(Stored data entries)
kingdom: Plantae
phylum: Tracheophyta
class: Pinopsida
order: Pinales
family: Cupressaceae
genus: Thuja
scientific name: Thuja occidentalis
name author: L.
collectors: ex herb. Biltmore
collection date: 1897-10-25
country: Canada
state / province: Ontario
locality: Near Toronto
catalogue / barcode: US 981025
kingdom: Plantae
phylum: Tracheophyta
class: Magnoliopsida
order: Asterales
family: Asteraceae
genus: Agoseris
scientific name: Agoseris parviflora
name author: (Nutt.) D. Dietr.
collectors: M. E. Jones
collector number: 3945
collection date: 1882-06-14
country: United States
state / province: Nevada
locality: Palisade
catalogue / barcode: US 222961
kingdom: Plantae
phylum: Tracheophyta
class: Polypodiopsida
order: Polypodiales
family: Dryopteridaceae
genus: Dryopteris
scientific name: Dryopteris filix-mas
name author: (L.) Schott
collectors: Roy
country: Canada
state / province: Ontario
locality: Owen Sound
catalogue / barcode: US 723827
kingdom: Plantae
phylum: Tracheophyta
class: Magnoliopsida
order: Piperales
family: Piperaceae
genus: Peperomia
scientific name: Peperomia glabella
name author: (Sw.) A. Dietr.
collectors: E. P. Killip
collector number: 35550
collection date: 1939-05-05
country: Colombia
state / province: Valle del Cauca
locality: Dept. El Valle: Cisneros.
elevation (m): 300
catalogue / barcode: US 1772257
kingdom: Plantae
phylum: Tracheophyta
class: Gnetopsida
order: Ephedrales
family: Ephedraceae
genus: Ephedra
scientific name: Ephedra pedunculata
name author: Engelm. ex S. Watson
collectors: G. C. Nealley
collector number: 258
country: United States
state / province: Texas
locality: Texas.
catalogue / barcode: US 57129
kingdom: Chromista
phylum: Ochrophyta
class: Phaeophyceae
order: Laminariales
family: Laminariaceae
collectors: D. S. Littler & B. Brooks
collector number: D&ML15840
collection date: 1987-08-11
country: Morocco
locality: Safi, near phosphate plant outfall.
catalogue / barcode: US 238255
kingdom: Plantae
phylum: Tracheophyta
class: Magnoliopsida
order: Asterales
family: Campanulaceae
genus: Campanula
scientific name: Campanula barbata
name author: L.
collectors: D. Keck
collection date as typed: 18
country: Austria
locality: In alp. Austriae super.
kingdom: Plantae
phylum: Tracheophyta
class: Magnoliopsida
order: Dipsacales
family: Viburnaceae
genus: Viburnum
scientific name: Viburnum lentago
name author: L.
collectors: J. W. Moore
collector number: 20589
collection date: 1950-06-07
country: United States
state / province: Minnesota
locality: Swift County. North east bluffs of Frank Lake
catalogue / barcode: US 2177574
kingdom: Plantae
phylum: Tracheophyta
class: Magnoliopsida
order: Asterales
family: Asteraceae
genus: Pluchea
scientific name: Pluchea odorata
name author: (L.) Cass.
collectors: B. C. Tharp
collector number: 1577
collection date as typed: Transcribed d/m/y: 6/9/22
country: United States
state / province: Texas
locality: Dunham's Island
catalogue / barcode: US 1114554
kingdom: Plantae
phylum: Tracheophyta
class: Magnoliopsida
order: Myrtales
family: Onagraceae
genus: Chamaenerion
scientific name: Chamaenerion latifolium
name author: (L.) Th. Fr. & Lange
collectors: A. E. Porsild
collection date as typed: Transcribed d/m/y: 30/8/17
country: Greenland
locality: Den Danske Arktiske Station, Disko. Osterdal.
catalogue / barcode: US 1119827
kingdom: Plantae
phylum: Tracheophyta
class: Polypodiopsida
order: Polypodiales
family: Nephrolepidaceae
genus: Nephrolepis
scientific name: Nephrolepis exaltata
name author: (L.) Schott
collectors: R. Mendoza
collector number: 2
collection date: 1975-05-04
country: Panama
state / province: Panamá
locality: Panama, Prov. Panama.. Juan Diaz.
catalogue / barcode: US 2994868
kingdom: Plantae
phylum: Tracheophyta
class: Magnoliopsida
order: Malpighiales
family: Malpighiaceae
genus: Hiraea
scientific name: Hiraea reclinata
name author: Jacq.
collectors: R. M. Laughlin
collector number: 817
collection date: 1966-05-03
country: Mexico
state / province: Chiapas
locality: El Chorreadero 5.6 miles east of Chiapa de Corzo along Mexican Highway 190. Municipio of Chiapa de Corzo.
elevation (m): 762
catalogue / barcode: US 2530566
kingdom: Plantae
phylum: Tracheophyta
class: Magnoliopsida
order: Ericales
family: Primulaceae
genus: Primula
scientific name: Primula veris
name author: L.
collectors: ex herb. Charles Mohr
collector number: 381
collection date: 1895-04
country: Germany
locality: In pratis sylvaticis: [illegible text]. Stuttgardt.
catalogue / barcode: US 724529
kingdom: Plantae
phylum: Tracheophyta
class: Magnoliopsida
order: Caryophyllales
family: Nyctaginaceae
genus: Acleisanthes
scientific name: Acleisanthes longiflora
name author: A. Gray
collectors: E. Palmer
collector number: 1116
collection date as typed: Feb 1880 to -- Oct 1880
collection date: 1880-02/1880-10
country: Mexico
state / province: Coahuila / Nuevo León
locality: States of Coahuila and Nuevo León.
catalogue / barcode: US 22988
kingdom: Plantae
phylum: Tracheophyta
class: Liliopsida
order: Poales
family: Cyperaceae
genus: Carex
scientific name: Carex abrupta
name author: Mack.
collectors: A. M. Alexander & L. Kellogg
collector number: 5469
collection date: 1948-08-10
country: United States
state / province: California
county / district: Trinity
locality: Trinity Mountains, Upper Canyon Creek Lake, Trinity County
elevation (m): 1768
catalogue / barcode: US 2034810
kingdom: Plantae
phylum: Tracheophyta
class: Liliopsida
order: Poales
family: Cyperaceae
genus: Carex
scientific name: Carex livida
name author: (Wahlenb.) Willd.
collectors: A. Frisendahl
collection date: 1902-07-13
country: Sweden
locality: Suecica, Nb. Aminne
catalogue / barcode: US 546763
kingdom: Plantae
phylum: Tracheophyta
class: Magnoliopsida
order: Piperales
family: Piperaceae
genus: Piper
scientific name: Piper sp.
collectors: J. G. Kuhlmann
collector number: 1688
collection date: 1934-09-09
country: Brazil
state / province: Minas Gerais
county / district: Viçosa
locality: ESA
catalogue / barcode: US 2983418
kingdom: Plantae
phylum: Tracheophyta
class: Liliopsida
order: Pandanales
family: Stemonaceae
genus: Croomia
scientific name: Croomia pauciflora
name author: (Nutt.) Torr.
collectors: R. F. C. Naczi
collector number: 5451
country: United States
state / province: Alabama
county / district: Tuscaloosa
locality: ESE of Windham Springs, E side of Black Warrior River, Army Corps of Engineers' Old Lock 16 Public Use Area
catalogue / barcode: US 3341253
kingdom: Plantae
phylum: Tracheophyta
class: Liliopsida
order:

** The problem **
Convert all of the data above into a numbered list, one line per item, with blank lines omitted.

** Output for this exercise **
1. kingdom: Plantae
2. phylum: Tracheophyta
3. class: Pinopsida
4. order: Pinales
5. family: Cupressaceae
6. genus: Thuja
7. scientific name: Thuja occidentalis
8. name author: L.
9. collectors: ex herb. Biltmore
10. collection date: 1897-10-25
11. country: Canada
12. state / province: Ontario
13. locality: Near Toronto
14. catalogue / barcode: US 981025
15. kingdom: Plantae
16. phylum: Tracheophyta
17. class: Magnoliopsida
18. order: Asterales
19. family: Asteraceae
20. genus: Agoseris
21. scientific name: Agoseris parviflora
22. name author: (Nutt.) D. Dietr.
23. collectors: M. E. Jones
24. collector number: 3945
25. collection date: 1882-06-14
26. country: United States
27. state / province: Nevada
28. locality: Palisade
29. catalogue / barcode: US 222961
30. kingdom: Plantae
31. phylum: Tracheophyta
32. class: Polypodiopsida
33. order: Polypodiales
34. family: Dryopteridaceae
35. genus: Dryopteris
36. scientific name: Dryopteris filix-mas
37. name author: (L.) Schott
38. collectors: Roy
39. country: Canada
40. state / province: Ontario
41. locality: Owen Sound
42. catalogue / barcode: US 723827
43. kingdom: Plantae
44. phylum: Tracheophyta
45. class: Magnoliopsida
46. order: Piperales
47. family: Piperaceae
48. genus: Peperomia
49. scientific name: Peperomia glabella
50. name author: (Sw.) A. Dietr.
51. collectors: E. P. Killip
52. collector number: 35550
53. collection date: 1939-05-05
54. country: Colombia
55. state / province: Valle del Cauca
56. locality: Dept. El Valle: Cisneros.
57. elevation (m): 300
58. catalogue / barcode: US 1772257
59. kingdom: Plantae
60. phylum: Tracheophyta
61. class: Gnetopsida
62. order: Ephedrales
63. family: Ephedraceae
64. genus: Ephedra
65. scientific name: Ephedra pedunculata
66. name author: Engelm. ex S. Watson
67. collectors: G. C. Nealley
68. collector number: 258
69. country: United States
70. state / province: Texas
71. locality: Texas.
72. catalogue / barcode: US 57129
73. kingdom: Chromista
74. phylum: Ochrophyta
75. class: Phaeophyceae
76. order: Laminariales
77. family: Laminariaceae
78. collectors: D. S. Littler & B. Brooks
79. collector number: D&ML15840
80. collection date: 1987-08-11
81. country: Morocco
82. locality: Safi, near phosphate plant outfall.
83. catalogue / barcode: US 238255
84. kingdom: Plantae
85. phylum: Tracheophyta
86. class: Magnoliopsida
87. order: Asterales
88. family: Campanulaceae
89. genus: Campanula
90. scientific name: Campanula barbata
91. name author: L.
92. collectors: D. Keck
93. collection date as typed: 18
94. country: Austria
95. locality: In alp. Austriae super.
96. kingdom: Plantae
97. phylum: Tracheophyta
98. class: Magnoliopsida
99. order: Dipsacales
100. family: Viburnaceae
101. genus: Viburnum
102. scientific name: Viburnum lentago
103. name author: L.
104. collectors: J. W. Moore
105. collector number: 20589
106. collection date: 1950-06-07
107. country: United States
108. state / province: Minnesota
109. locality: Swift County. North east bluffs of Frank Lake
110. catalogue / barcode: US 2177574
111. kingdom: Plantae
112. phylum: Tracheophyta
113. class: Magnoliopsida
114. order: Asterales
115. family: Asteraceae
116. genus: Pluchea
117. scientific name: Pluchea odorata
118. name author: (L.) Cass.
119. collectors: B. C. Tharp
120. collector number: 1577
121. collection date as typed: Transcribed d/m/y: 6/9/22
122. country: United States
123. state / province: Texas
124. locality: Dunham's Island
125. catalogue / barcode: US 1114554
126. kingdom: Plantae
127. phylum: Tracheophyta
128. class: Magnoliopsida
129. order: Myrtales
130. family: Onagraceae
131. genus: Chamaenerion
132. scientific name: Chamaenerion latifolium
133. name author: (L.) Th. Fr. & Lange
134. collectors: A. E. Porsild
135. collection date as typed: Transcribed d/m/y: 30/8/17
136. country: Greenland
137. locality: Den Danske Arktiske Station, Disko. Osterdal.
138. catalogue / barcode: US 1119827
139. kingdom: Plantae
140. phylum: Tracheophyta
141. class: Polypodiopsida
142. order: Polypodiales
143. family: Nephrolepidaceae
144. genus: Nephrolepis
145. scientific name: Nephrolepis exaltata
146. name author: (L.) Schott
147. collectors: R. Mendoza
148. collector number: 2
149. collection date: 1975-05-04
150. country: Panama
151. state / province: Panamá
152. locality: Panama, Prov. Panama.. Juan Diaz.
153. catalogue / barcode: US 2994868
154. kingdom: Plantae
155. phylum: Tracheophyta
156. class: Magnoliopsida
157. order: Malpighiales
158. family: Malpighiaceae
159. genus: Hiraea
160. scientific name: Hiraea reclinata
161. name author: Jacq.
162. collectors: R. M. Laughlin
163. collector number: 817
164. collection date: 1966-05-03
165. country: Mexico
166. state / province: Chiapas
167. locality: El Chorreadero 5.6 miles east of Chiapa de Corzo along Mexican Highway 190. Municipio of Chiapa de Corzo.
168. elevation (m): 762
169. catalogue / barcode: US 2530566
170. kingdom: Plantae
171. phylum: Tracheophyta
172. class: Magnoliopsida
173. order: Ericales
174. family: Primulaceae
175. genus: Primula
176. scientific name: Primula veris
177. name author: L.
178. collectors: ex herb. Charles Mohr
179. collector number: 381
180. collection date: 1895-04
181. country: Germany
182. locality: In pratis sylvaticis: [illegible text]. Stuttgardt.
183. catalogue / barcode: US 724529
184. kingdom: Plantae
185. phylum: Tracheophyta
186. class: Magnoliopsida
187. order: Caryophyllales
188. family: Nyctaginaceae
189. genus: Acleisanthes
190. scientific name: Acleisanthes longiflora
191. name author: A. Gray
192. collectors: E. Palmer
193. collector number: 1116
194. collection date as typed: Feb 1880 to -- Oct 1880
195. collection date: 1880-02/1880-10
196. country: Mexico
197. state / province: Coahuila / Nuevo León
198. locality: States of Coahuila and Nuevo León.
199. catalogue / barcode: US 22988
200. kingdom: Plantae
201. phylum: Tracheophyta
202. class: Liliopsida
203. order: Poales
204. family: Cyperaceae
205. genus: Carex
206. scientific name: Carex abrupta
207. name author: Mack.
208. collectors: A. M. Alexander & L. Kellogg
209. collector number: 5469
210. collection date: 1948-08-10
211. country: United States
212. state / province: California
213. county / district: Trinity
214. locality: Trinity Mountains, Upper Canyon Creek Lake, Trinity County
215. elevation (m): 1768
216. catalogue / barcode: US 2034810
217. kingdom: Plantae
218. phylum: Tracheophyta
219. class: Liliopsida
220. order: Poales
221. family: Cyperaceae
222. genus: Carex
223. scientific name: Carex livida
224. name author: (Wahlenb.) Willd.
225. collectors: A. Frisendahl
226. collection date: 1902-07-13
227. country: Sweden
228. locality: Suecica, Nb. Aminne
229. catalogue / barcode: US 546763
230. kingdom: Plantae
231. phylum: Tracheophyta
232. class: Magnoliopsida
233. order: Piperales
234. family: Piperaceae
235. genus: Piper
236. scientific name: Piper sp.
237. collectors: J. G. Kuhlmann
238. collector number: 1688
239. collection date: 1934-09-09
240. country: Brazil
241. state / province: Minas Gerais
242. county / district: Viçosa
243. locality: ESA
244. catalogue / barcode: US 2983418
245. kingdom: Plantae
246. phylum: Tracheophyta
247. class: Liliopsida
248. order: Pandanales
249. family: Stemonaceae
250. genus: Croomia
251. scientific name: Croomia pauciflora
252. name author: (Nutt.) Torr.
253. collectors: R. F. C. Naczi
254. collector number: 5451
255. country: United States
256. state / province: Alabama
257. county / district: Tuscaloosa
258. locality: ESE of Windham Springs, E side of Black Warrior River, Army Corps of Engineers' Old Lock 16 Public Use Area
259. catalogue / barcode: US 3341253
260. kingdom: Plantae
261. phylum: Tracheophyta
262. class: Liliopsida
263. order:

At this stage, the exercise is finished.